Background and objectives Systemic Lupus Erythematosus (SLE) is an autoimmune disease that covers a wide range of phenotypes, from subtle symptoms to life-threatening conditions. The heterogeneous presentation of SLE is a major obstacle in clinical trials and the lack of biomarkers also hampers accurate diagnosis and choice of treatment. In this study we explored biochemical pathways in two suggested subgroups of SLE utilising affinity proteomics in order to characterise subgroups and identify biomarkers for personalised medicine.

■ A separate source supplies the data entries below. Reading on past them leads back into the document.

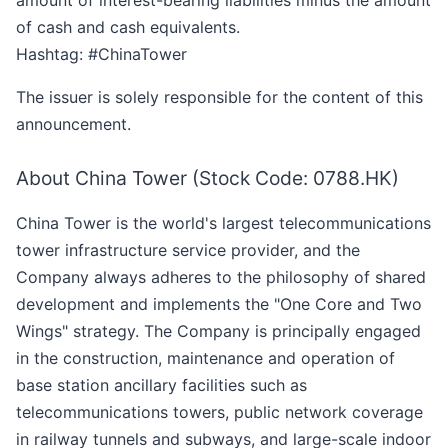
amount of interest-bearing liabilities minus the amount
of cash and cash equivalents.
Hashtag: #ChinaTower
The issuer is solely responsible for the content of this
announcement.
About China Tower (Stock Code: 0788.HK)
China Tower is the world's largest telecommunications
tower infrastructure service provider, and the
Company always adheres to the philosophy of shared
development and implements the "One Core and Two
Wings" strategy. The Company is principally engaged
in the construction, maintenance and operation of
base station ancillary facilities such as
telecommunications towers, public network coverage
in railway tunnels and subways, and large-scale indoor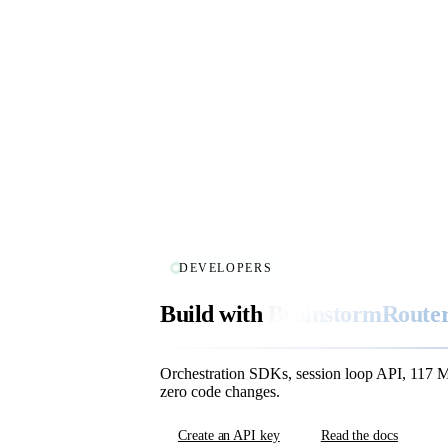
DEVELOPERS
Build with
BrainstormRouter
Orchestration SDKs, session loop API, 117 
zero code changes.
Create an API key
Read the docs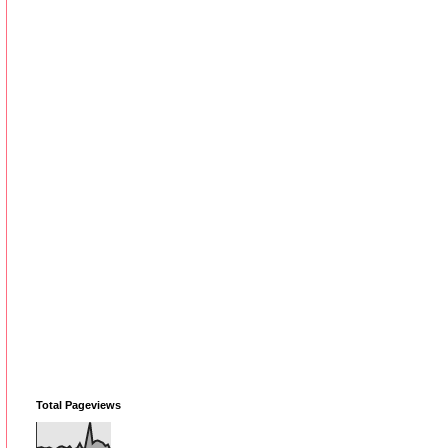
Total Pageviews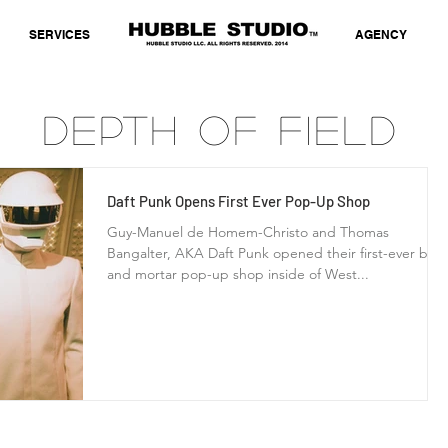
SERVICES
AGENCY
Depth of Field
Daft Punk Opens First Ever Pop-Up Shop
Guy-Manuel de Homem-Christo and Thomas
Bangalter, AKA Daft Punk opened their first-ever bric
and mortar pop-up shop inside of West...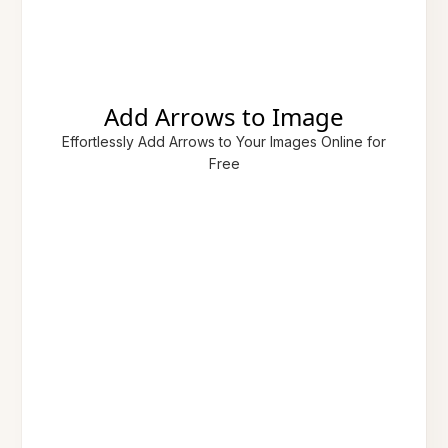
Add Arrows to Image
Effortlessly Add Arrows to Your Images Online for
Free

Materials and methods We have utilised Karolinska SLE cohort consisting of 320 well-characterised SLE patients and 320 individually matched population based controls in a cross-sectional study. SLE subgroups were defined only based on patients´ autoantibody profile: an Antiphospholipid Syndrome-like (APS-like, n = 55) and a Sjögren's Syndrome-like (SS-like, n = 58) subgroup. Based on literature and clinical knowledge we have made a targeted selection of 281 proteins targeted by in total 367 antibodies from the Human Protein Atlas. Antibodies were covalently coupled to colour-coded magnetic beads. EDTA-plasma samples were labelled with biotin and screened in a 384 bead array format. The read-out was made by adding a streptavidin fluorophore and using the Luminex-technology.
Results We identified differences in protein profiles comparing APS-like and SS-like SLE subgroups: The top most significantly different proteins were Integrin beta 1 (p = 9.8e-8, Log2 fold change=1.5), renin (p = 2.7e-5, Log2 fold change=0.5), glutamic-oxaloacetic transaminase 1 (p = 2.9e-5, Log2 fold change=0.5) and Apolipoprotein M (p = 3.4e-5, Log2 fold change=0.3) that all were increased in SS-like SLE, while Apolipoprotein H (β2-GPI, p = 6.6e-5, Log2 fold change=-0.3) were increased in the APS-like subgroup.
Conclusions The two suggested SLE subgroups were defined exclusively on autoantibody profile as the APS-like and the SS-like subgroups. Our results demonstrate that the two subgroups differ in their protein profiles and that these observations indicate underlying pathogenic differences between SS-like and APS-like SLE. A common aetiology of the presence of β2-GPI in both APS and in APS-like SLE is suggested. Therefore, we believe that stratification of SLE patients should be further explored towards personalised medicine.